- Directed by: Stephen Marshall
- Written by: Stephen Marshall
- Produced by: Guerrilla News Network
- Starring: Rosario Dawson Nathan Crooker Amy Redford Brett DelBuono Brendan Sexton III Immortal Technique
- Distributed by: Universal Studios
- Release date: January 2005 (Sundance Film Festival);
- Running time: 95 minutes
- Country: United States
- Language: English

= This Revolution =

2005 film directed by Stephen Marshall

This Revolution is a 2005 political film directed by Stephen Marshall and starring Rosario Dawson.

==Plot==
Jake Cassevetes (Nathan Crooker) is a world-renowned cameraman who has just arrived back from being embedded during the U.S. invasion of Iraq. Jake does not buy into the theory of a corporate-controlled press. Though, after having much of his best footage in Iraq censored by the network, Jake is growing disillusioned with his corporate masters. During this, Jake befriends a boy (Brett DelBuono) and in time meets his mother, Tina Santiago (Rosario Dawson), a pretty young widow whose husband died while serving in Iraq, with whom he forms a close bond.

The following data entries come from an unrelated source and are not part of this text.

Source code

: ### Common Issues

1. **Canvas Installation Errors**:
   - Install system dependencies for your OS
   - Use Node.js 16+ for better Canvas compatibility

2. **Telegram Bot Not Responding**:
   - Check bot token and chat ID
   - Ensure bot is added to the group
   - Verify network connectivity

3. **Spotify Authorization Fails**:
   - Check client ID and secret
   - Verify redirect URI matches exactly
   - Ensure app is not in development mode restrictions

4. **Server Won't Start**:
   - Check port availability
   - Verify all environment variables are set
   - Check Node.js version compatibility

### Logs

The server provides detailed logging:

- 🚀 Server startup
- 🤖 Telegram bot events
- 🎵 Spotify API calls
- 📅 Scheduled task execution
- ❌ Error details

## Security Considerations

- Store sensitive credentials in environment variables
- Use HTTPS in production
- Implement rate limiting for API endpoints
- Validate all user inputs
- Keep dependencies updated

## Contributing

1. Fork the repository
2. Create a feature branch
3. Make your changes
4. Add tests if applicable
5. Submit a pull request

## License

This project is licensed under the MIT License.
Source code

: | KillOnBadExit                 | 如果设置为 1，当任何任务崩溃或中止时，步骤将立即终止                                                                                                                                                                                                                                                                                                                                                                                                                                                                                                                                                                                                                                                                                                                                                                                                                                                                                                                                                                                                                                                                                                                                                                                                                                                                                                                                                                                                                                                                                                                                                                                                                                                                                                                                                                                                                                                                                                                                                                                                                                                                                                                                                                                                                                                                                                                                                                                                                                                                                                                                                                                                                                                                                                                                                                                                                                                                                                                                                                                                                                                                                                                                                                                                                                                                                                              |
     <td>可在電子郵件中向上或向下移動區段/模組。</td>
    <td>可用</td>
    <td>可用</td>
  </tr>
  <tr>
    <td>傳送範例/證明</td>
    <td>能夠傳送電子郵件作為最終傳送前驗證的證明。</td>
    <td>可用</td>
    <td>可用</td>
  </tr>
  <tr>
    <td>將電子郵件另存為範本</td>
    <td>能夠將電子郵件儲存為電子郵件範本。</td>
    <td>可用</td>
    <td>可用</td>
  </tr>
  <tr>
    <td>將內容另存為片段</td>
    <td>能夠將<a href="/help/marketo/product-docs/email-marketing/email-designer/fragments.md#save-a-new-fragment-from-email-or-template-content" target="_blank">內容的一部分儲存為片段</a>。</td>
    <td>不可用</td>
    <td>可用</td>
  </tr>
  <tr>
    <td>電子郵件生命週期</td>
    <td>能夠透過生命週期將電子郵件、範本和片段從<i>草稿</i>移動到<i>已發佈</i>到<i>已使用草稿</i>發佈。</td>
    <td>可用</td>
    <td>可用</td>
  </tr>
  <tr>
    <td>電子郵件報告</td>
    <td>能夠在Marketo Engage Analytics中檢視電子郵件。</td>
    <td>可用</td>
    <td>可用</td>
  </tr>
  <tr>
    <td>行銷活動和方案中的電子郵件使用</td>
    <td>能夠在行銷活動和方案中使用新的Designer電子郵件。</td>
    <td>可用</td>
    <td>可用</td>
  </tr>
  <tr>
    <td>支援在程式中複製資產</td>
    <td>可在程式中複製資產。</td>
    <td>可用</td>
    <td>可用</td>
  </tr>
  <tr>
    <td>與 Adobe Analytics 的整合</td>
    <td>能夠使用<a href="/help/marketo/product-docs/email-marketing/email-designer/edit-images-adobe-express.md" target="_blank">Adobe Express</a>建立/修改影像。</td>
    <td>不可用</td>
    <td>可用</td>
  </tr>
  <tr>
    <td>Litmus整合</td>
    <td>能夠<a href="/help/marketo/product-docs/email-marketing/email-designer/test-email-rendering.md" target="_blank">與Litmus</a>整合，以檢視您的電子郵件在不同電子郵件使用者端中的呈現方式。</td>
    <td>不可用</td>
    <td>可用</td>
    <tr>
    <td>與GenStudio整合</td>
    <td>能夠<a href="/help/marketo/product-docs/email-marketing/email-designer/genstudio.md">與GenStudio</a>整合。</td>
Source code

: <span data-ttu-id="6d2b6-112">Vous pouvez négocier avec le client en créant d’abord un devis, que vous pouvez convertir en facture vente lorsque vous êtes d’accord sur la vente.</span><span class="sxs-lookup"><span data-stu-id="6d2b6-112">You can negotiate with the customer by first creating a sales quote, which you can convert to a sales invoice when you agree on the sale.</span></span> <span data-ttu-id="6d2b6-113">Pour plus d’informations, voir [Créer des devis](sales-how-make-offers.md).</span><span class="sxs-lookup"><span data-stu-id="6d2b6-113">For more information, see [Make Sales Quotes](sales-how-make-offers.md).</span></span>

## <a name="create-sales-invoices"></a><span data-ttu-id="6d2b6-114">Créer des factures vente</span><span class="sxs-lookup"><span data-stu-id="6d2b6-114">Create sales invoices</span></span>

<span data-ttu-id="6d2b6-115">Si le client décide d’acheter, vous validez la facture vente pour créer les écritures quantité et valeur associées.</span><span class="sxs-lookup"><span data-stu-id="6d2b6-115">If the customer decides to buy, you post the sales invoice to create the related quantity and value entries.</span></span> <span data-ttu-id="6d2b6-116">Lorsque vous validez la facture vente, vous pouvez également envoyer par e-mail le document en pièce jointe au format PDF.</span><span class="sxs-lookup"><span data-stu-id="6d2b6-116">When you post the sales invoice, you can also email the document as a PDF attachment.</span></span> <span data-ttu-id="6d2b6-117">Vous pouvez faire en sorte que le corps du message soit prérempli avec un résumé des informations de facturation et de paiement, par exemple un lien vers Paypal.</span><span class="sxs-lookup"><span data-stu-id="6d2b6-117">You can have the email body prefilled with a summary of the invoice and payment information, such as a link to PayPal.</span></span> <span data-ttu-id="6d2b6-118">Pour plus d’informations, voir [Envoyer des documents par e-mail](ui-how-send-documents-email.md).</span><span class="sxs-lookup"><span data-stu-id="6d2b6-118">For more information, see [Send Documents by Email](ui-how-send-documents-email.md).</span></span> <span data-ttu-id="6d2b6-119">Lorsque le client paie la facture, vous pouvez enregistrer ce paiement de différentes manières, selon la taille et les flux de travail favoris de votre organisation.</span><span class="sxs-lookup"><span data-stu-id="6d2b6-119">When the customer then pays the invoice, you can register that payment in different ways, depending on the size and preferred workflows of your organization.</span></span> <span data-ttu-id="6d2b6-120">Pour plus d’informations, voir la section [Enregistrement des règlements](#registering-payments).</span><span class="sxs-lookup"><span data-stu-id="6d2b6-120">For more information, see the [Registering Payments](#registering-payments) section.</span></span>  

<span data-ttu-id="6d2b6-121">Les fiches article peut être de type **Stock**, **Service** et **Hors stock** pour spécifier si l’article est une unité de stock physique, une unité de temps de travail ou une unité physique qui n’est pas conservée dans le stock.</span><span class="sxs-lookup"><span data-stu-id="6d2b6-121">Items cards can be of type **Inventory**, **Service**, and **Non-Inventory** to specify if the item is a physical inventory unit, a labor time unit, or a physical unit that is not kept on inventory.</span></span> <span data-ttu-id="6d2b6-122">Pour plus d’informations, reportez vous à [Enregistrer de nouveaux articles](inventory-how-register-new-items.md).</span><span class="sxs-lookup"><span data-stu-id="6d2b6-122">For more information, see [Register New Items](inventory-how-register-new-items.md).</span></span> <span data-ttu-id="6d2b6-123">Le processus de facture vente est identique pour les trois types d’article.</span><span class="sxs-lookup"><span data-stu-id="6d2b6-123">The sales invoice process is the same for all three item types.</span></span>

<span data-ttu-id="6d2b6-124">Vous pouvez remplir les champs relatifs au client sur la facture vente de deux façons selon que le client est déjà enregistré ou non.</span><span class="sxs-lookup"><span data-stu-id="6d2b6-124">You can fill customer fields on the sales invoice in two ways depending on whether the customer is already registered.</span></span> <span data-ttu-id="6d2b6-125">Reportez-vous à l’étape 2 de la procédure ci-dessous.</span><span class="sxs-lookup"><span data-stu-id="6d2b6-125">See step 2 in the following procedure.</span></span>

Jake gets an assignment to shoot on the streets of the Republican National Convention protests. There he meets Seven, one of the young leaders of a masked anarchist Black Bloc. Jake quickly wins the trust of the group and is allowed to shadow them as they move through the demonstration. Later that night, after shooting Seven with her mask down describing the Bloc's militant objectives, the videotape is returned to the network with the rest of his footage by Jake's girlfriend and co-worker Chloe (Amy Redford), without Jake's permission. When he goes to retrieve the tape, he is told the network made a deal with the Department of Homeland Security to review all footage to look for potential terror suspects. It is in fact being used to compile a database of activists. Realizing the danger he has brought to Seven and the Black Bloc, Jake decides to use his skills and access at the network to jam the government-controlled corporate media and broadcast the truth of the protests and the message of a new generation of activists.

== Reception ==
On the review aggregator website Rotten Tomatoes, 18% of 11 critics' reviews are positive. Metacritic, which uses a weighted average, assigned the film a score of 36 out of 100, based on 8 critics, indicating "generally unfavorable" reviews.